I am wondering if Cisco’s ACI Software Defined Networking (SDN) solution is vaporware. We will start by looking at the traits of vaporware, which include:
- Product announced as a result of a competitor’s action
- Loosely or undefined release date
- Non-Specific set of features
- Lack of product demos or customer betas
VMware’s purchase of Nicira seems to be the catalyst for Cisco’s stepped up campaign against “software only” network virtualization, a form of SDN. Prior to the VMware’s purchase of Nicira, Cisco had been dismissive of the technology in general. In the past, Cisco has said that SDN was not a feature that customers desired. According to Cisco’s earlier comments, customers did not want network virtualization per say but the ability that it brought. To Cisco, the goal was not abstraction of the control or data plane but the ability to control the network via API’s. By putting this capability in the hardware platform instead of abstracting it via software customers could reap the benefits of SDN such as orchestration without giving up performance.

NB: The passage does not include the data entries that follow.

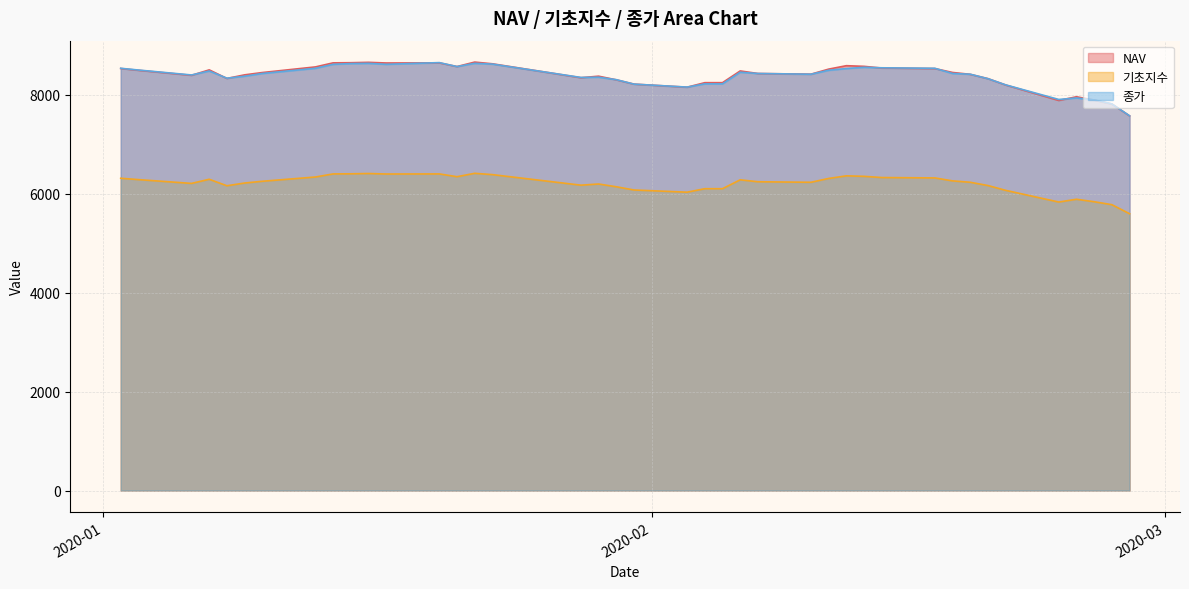

Where is the first local maximum for 기초지수?

2020-01-07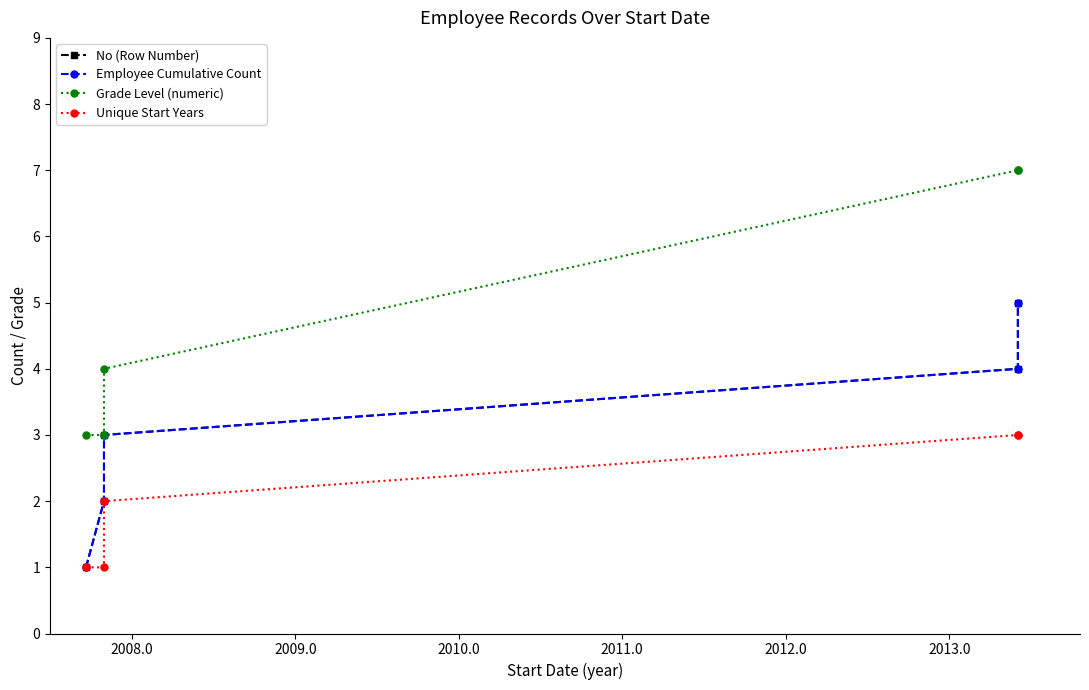

What is the sum of all No (Row Number) values?

15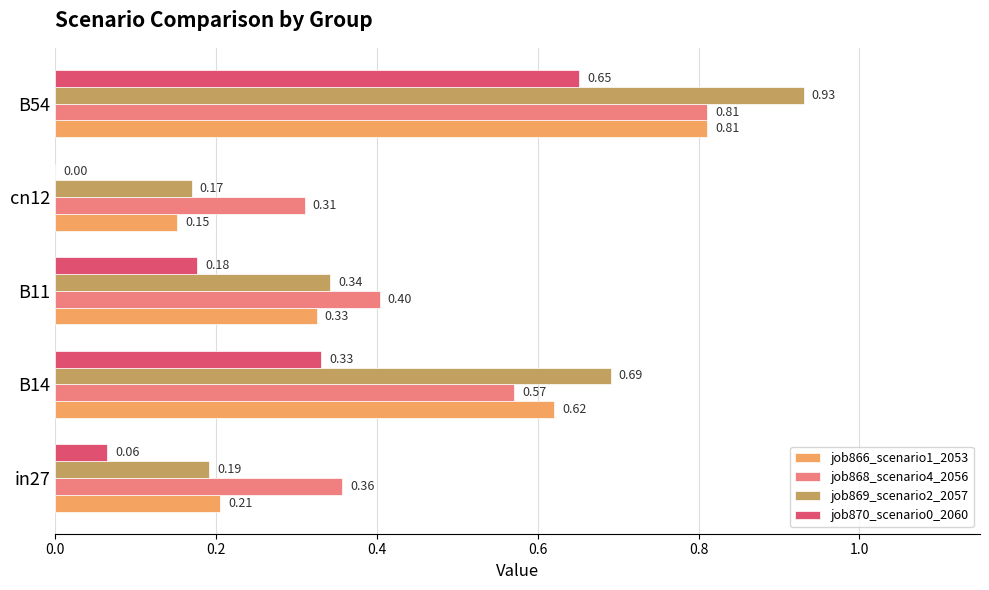

Is the value of job869_scenario2_2057 at B54 greater than the value of job868_scenario4_2056 at B11?

Yes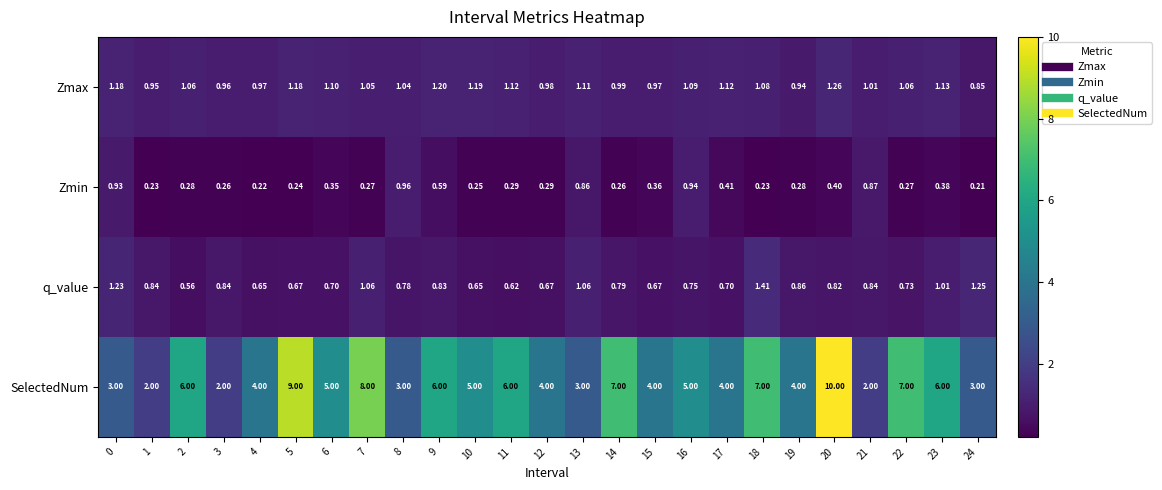

Which series has the largest total across all categories?

SelectedNum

The announced ACI product has these stated traits. It is but labeled a hardware & software solution opposed to a “software only” solution. By leveraging ASIC’s, Cisco promises to provide the performance comparable to traditional networks while delivering on the operational promises of SDN. Here’s the list of components that make of Cisco ACI architecture according to Cisco’s product page.

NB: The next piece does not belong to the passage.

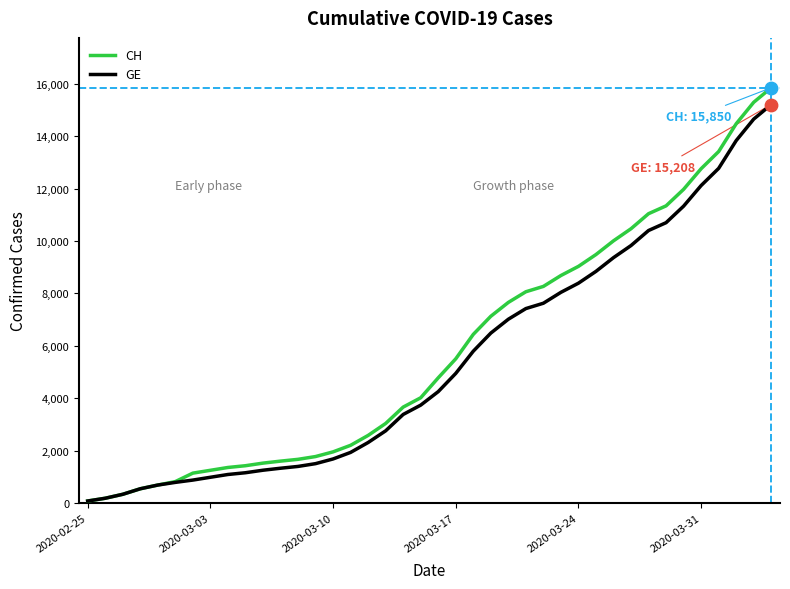

Which series has the largest range (max minus min)?

CH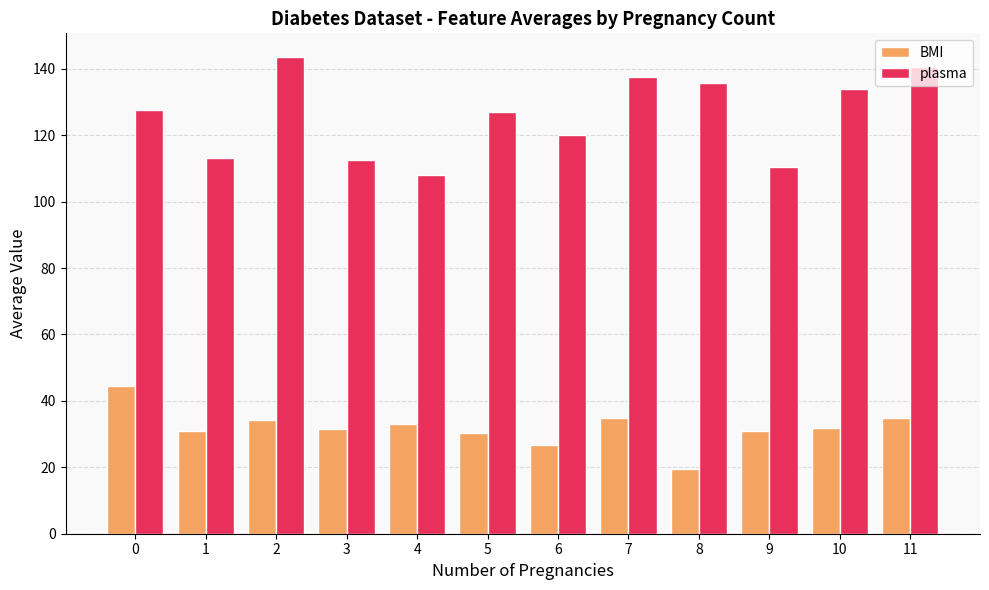

Which category has the highest value in the plasma series?

2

- The new Cisco Nexus 9000 Series Switches
- A centralized policy management and Cisco Application Policy Infrastructure Controller (APIC)
- A Cisco Application Virtual Switch (AVS) for the virtual network edge Software and hardware innovations
- Integrated physical and virtual infrastructure
- An open ecosystem of network, storage, management, and orchestration vendors
Of this list of components, only the Nexus 9000 Series Switches are available for purchase. It raises a red flag when a vendor has non-specific references such as “Software and hardware innovations” and “An open ecosystem of network, storage, management, and orchestration vendors.” To Cisco’s credit they did release an impressive list of hardware and software partners supporting ACI. Their partners and customers rave about how the idea of ACI is fantastic but no testimonials on what they’ve seen in beta or demos. Start to peel the layers back and ask what’s really fully baked, ready for enterprise scale versus what’s still just on the whiteboard.

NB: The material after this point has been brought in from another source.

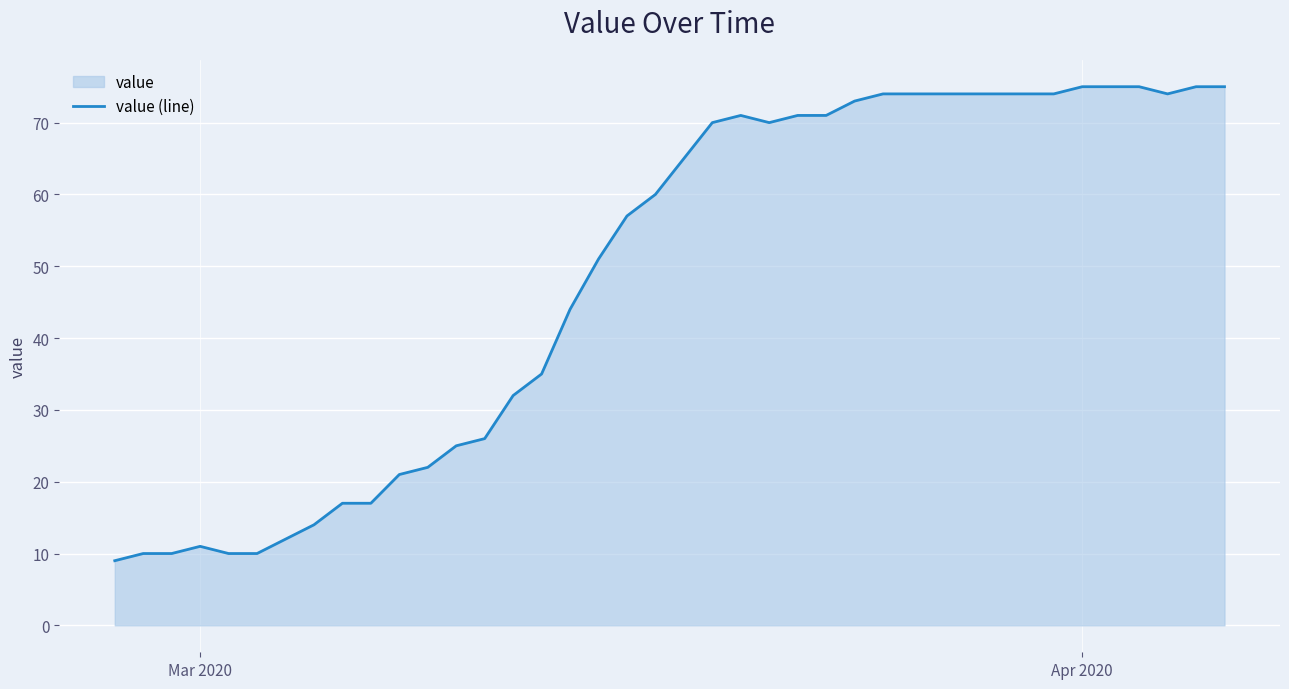

What is the difference between the maximum and minimum values?

66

The Nexus 9000 seems like a fine enough product for physical port connectivity and is a starting point for supporting the ACI approach. However, the APIC is the central part to Cisco’s ACI architecture. Without the controller, the Nexus 9000 is not very compelling if one believes in Cisco’s hardware centric approach to SDN. So, it’s with their APIC that we are waiting to see some hard data on in the form of customer betas and release dates.
Slipping, timelines are another red flag of vaporware. When Cisco announced ACI and the acquisition of their Insieme “Spin-In”, the original release date for APIC was April of 2014 according to most posts. However, I searched Cisco’s site for “APIC release” date and looked at the product page, and the only reference I could find for the release date is the first half of 2014. This gives some flexibility on the release date up to June, a potential two month slip in the initial release date.
So, let’s review. We have a product that seems to be a result of competitive pressure in ACI, we have a critical component that has an undefined release date and, we have no customer or partner testimonies discussing the beta program with early prototypes in hand. I might be missing something, but it is winter in Chicago and my sinuses are starting to clear up looking at this product.
Don’t get me wrong. I think Cisco’s ACI approach is a great idea, but building today’s infrastructure on tomorrow’s products is a pretty tall order. I’d love to hear your thoughts. Is Cisco’s ACI solution just a yet to be released product or vaporware intended to delay customers from jumping to existing SDN products?